Despite claims that the value framework makes patient preferences paramount, patients with cancer “overestimate the benefits of treatments that sometimes extend life by only weeks or months or not at all.”1 ASCO’s Value Task Force Co-Chair Lowell E. Schnipper, MD, Chief, Hematology/Oncology, Beth Israel Deaconess Medical Center, Boston, wrote elsewhere that 3 months of added life “is not a large enough benefit to trump the greater benefits to many that would have to be foregone to provide it.”2 That’s rationing.

The ASCO Value Task Force declares that increasing overall survival by <20% is worthless. That cutoff would eliminate paying for treatments for pancreatic, brain, lung, and stomach cancers in use or being studied today. By way of comparison, the life expectancy of patients with AIDS increased <20% annually between 1987 and 2000. The ASCO new value framework would have denied life to thousands of people who are alive today.

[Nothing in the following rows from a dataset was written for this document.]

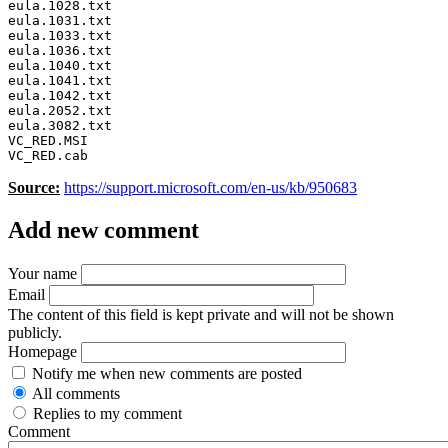
eula.1028.txt 

eula.1031.txt 

eula.1033.txt 

eula.1036.txt 

eula.1040.txt 

eula.1041.txt 

eula.1042.txt 

eula.2052.txt 

eula.3082.txt 

VC_RED.MSI

VC_RED.cab 
Source:
https://support.microsoft.com/en-us/kb/950683
Add new comment
Your name
Email
The content of this field is kept private and will not be shown
publicly.
Homepage
Notify me when new comments are posted
All comments
Replies to my comment
Comment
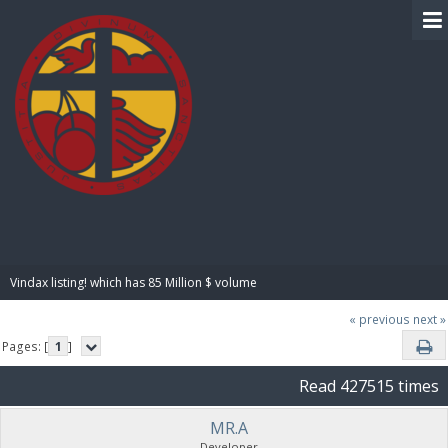
BIBLE PAY
Vindax listing! which has 85 Million $ volume
« previous
next »
Pages: [
1
]
Read 427515 times
MR.A
Developer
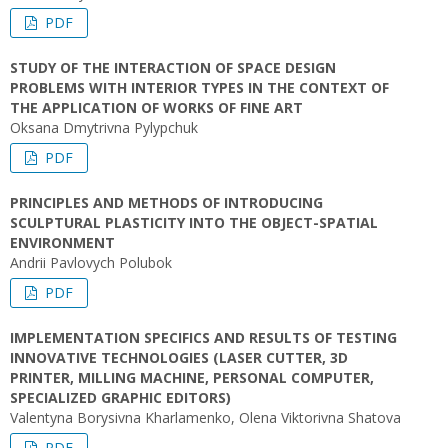
PDF
STUDY OF THE INTERACTION OF SPACE DESIGN
PROBLEMS WITH INTERIOR TYPES IN THE CONTEXT OF
THE APPLICATION OF WORKS OF FINE ART
Oksana Dmytrivna Pylypchuk
PDF
PRINCIPLES AND METHODS OF INTRODUCING
SCULPTURAL PLASTICITY INTO THE OBJECT-SPATIAL
ENVIRONMENT
Andrii Pavlovych Polubok
PDF
IMPLEMENTATION SPECIFICS AND RESULTS OF TESTING
INNOVATIVE TECHNOLOGIES (LASER CUTTER, 3D
PRINTER, MILLING MACHINE, PERSONAL COMPUTER,
SPECIALIZED GRAPHIC EDITORS)
Valentyna Borysivna Kharlamenko, Olena Viktorivna Shatova
PDF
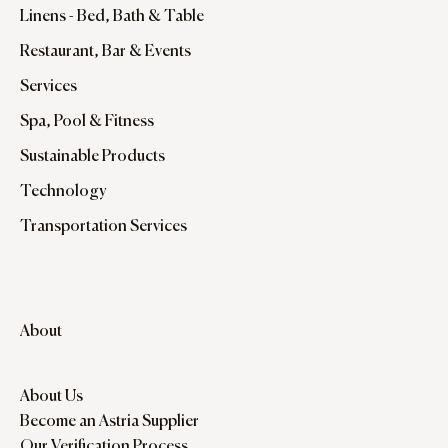
Linens - Bed, Bath & Table
Restaurant, Bar & Events
Services
Spa, Pool & Fitness
Sustainable Products
Technology
Transportation Services
About
About Us
Become an Astria Supplier
Our Verification Process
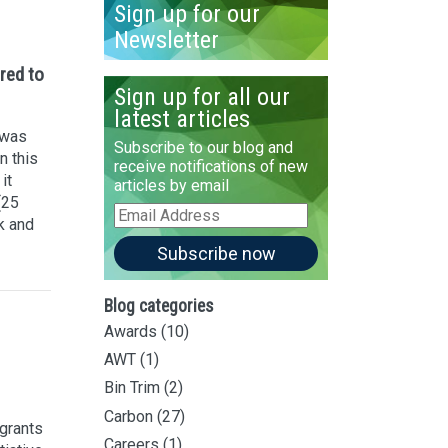
Sign up for our
Newsletter
red to
Sign up for all our
latest articles
 was
Subscribe to our blog and
n this
receive notifications of new
it
articles by email
(25
Email
k and
Address
Subscribe now
Blog categories
Awards
(10)
AWT
(1)
Bin Trim
(2)
Carbon
(27)
grants
Careers
(1)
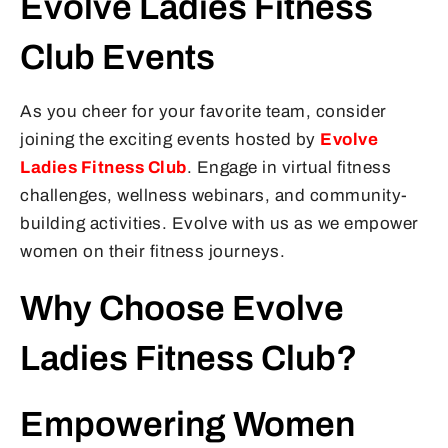
Evolve Ladies Fitness
Club Events
As you cheer for your favorite team, consider
joining the exciting events hosted by
Evolve
Ladies Fitness Club
. Engage in virtual fitness
challenges, wellness webinars, and community-
building activities. Evolve with us as we empower
women on their fitness journeys.
Why Choose Evolve
Ladies Fitness Club?
Empowering Women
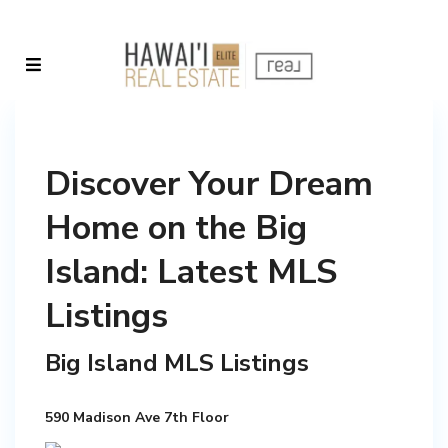
Discover Your Dream
Home on the Big
Island: Latest MLS
Listings
Big Island MLS Listings
590 Madison Ave 7th Floor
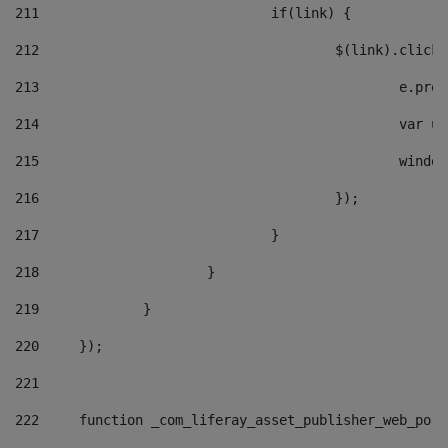
211
				if(link) { 
212
					$(link).cli
213
						e
214
						v
215
						
216
					}); 
217
				} 
218
			} 
219
		} 
220
	}); 
221
222
	function _com_liferay_asset_publisher_web_por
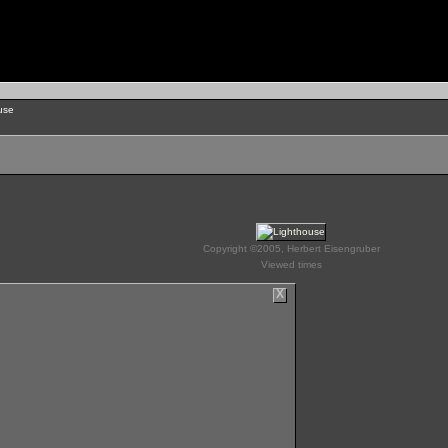
use
Copyright ©2005, Herbert Eisengruber
Viewed times
X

The framework stacks the deck further by measuring averages from randomized trials and ignoring the genetic variation in patient response that “targeted” cancer drugs address.

The Value Task Force tacitly endorses benefit designs that restrict the use of new medicines, including the shifting of drugs to the highest cost-sharing tier and fail-first pathways. Meanwhile, the Obama ad­­ministration warns that “placing most or all drugs that treat a specific condition on the highest cost tiers…discourage[s] enrollment by individuals based on age or based on health conditions, in effect [is] mak­­ing those plan designs discriminatory.”3

Not only does the ASCO Framework from the Value Task Force enable this bias, but it will also cost thousands of lives.




References

  1. Schnipper LE, Davidson NE, Wollins DS, et al. American Society of Clinical Oncology statement: a conceptual framework to assess the value of cancer treatment options. J Clin Oncol. 2015 Jun 22. Epub ahead of print.
  2. Schnipper LE, Meropol NJ, Brock DW. Value and cancer care: toward an equitable future. Clin Cancer Res. 2010;16:6004-6008.
  3. Centers for Medicare & Medicaid Services (CMS), HHS. Patient Protection and Affordable Care Act; HHS notice of benefit and payment parameters for 2016. Final rule. Fed Regist. 2015;80:10749-10877.